How Red States Could Leapfrog Blue States In Foundational Energy Tech
Healthy partisanship and a yearning to get things back "how they used to be" can drive progress for everyone
Given that it will require an all-of-nation effort to wean off fossil fuels while continuing to meet America’s growing energy needs, an idea I have been pondering is how America’s Red States can match or even leapfrog Blue States in certain kinds of advanced energy production.
It’s not crazy to think that Red States can eventually be serious competitors with Blue States in producing cheap, clean, reliable energy—and that this would be good for all of America (and beyond).
The news that Bill Gates is looking to West Virginia (where Trump won a whopping 68% of the vote in 2020) as a home for nuclear energy innovation really motivated me to write more about this prospect.
Microsoft co-founder Gates, who visited a closed down coal-fired plant in Glasgow, West Virginia on Monday, called the West Virginia’s Legislature’s decision last year to repeal the state’s ban on nuclear power facilities “quite impressive” and said he’s looking for sites to expand his nuclear energy development efforts to the east coast.
West Virginia’s new law has opened the door for Gates—who cofounded nuclear power company TerraPower—to discuss turning the coal-fired plant into a nuclear energy plant.
“Really, I think six months ago we really weren’t on their radar much at all, nuclear wasn’t, but the Legislature did say, ‘Okay, we’re open-minded to nuclear’ and that was quite impressive,” Gates said of the organization in charge of the coal-fired plant.
There are a few reasons why Red States like West Virginia might be more likely to accelerate the adoption of nuclear energy in the U.S.:
Red States have economies that are heavily dependent on fossil fuels, such as oil and coal. Nuclear power can provide a cleaner alternative to these fossil fuels, without requiring a significant change to the existing energy infrastructure. Additionally, the technology of advanced nuclear reactors have improved in recent years and have become more affordable and easier to maintain. This also makes it an attractive option as an alternative to fossil fuels.
Additionally, many Red States have a strong presence of the energy and manufacturing industry, this can make it more likely for them to support the construction and maintenance of nuclear power plants, as it would bring jobs and economic growth.
Also, conservatives care a lot about energy independence. And investing in nuclear would further reduce the need for the U.S to import energy from other countries, even as the U.S. phases off of fossil fuels.
Finally, nuclear energy might be appealing to Red States for the purpose of outcompeting Blue States in producing advanced energy technologies. The motivation can be partially motivated by partisanship, but it’s not a bad thing for conservatives to be excited about nuclear, and push for innovation in nuclear so that it outcompete solar and wind (at least, in some regards). A great political win for Red States would be being able to produce clean energy at a lower cost than Blue States.
Red States could really benefit from embracing nuclear and other advanced energy technologies. And many of its residents understand this.

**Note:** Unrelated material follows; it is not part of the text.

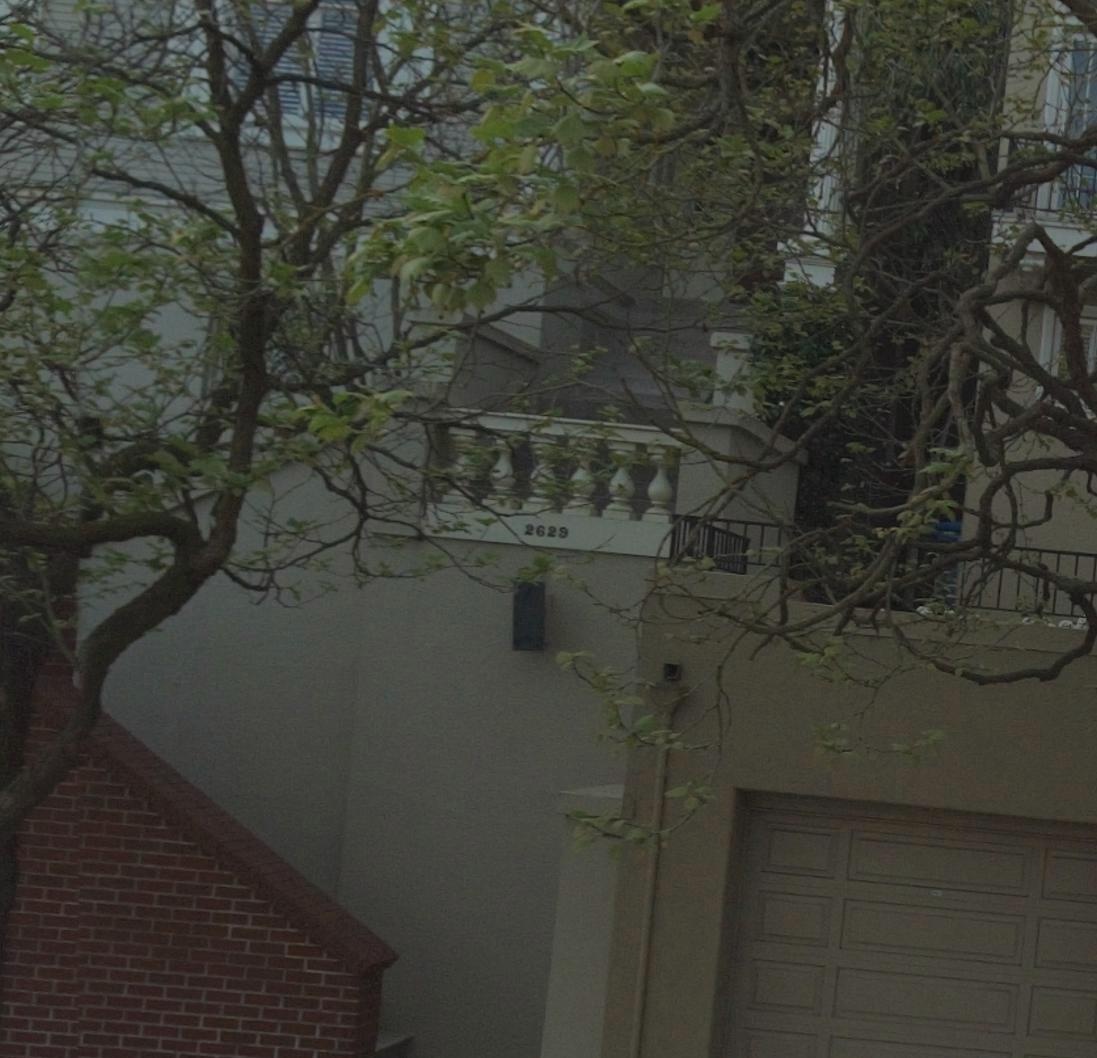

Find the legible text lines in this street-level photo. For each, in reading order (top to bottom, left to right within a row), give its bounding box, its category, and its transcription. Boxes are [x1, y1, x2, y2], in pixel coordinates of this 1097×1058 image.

[521, 521, 571, 541] StreetNumber: 2629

Anthony Smith, a bus driver whose grandparents lived in Glasgow and whose parents worked at the coal plant before it closed, said the town of less than 1,000 is in need of a boost: “This town needs rejuvenating, honestly. It was different back then, you know? I’d love to see things back how they used to be, that’s probably what a lot of people feel anywhere they’re from that has an area that’s struggling, they just want to see it get better.”
A mix of healthy partisanship, need for high quality energy and manufacturing jobs, and ability to repurpose fossil fuel infrastructure could make Red States the perfect places to accelerate advanced energy production.
Understanding the complex mix of needs and values of different communities—whether Red, Blue, or something else altogether—is essential to understanding how they can be motivated to help level up America.
The Solutionists who are willing to meet people where they’re at while pushing for the development of foundational tech like next-gen nuclear energy are the leaders we need to get to America 2.0.